[[ Records for processing, beginning ]]

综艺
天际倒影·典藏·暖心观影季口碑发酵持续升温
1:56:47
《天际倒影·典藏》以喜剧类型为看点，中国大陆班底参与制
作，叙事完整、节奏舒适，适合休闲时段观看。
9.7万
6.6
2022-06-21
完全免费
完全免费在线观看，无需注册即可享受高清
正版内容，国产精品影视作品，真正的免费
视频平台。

[[ Records for processing, end ]]

- **Your objective**:
All of the records should be repeated precisely as written.

- **Response area**:
综艺
天际倒影·典藏·暖心观影季口碑发酵持续升温
1:56:47
《天际倒影·典藏》以喜剧类型为看点，中国大陆班底参与制
作，叙事完整、节奏舒适，适合休闲时段观看。
9.7万
6.6
2022-06-21
完全免费
完全免费在线观看，无需注册即可享受高清
正版内容，国产精品影视作品，真正的免费
视频平台。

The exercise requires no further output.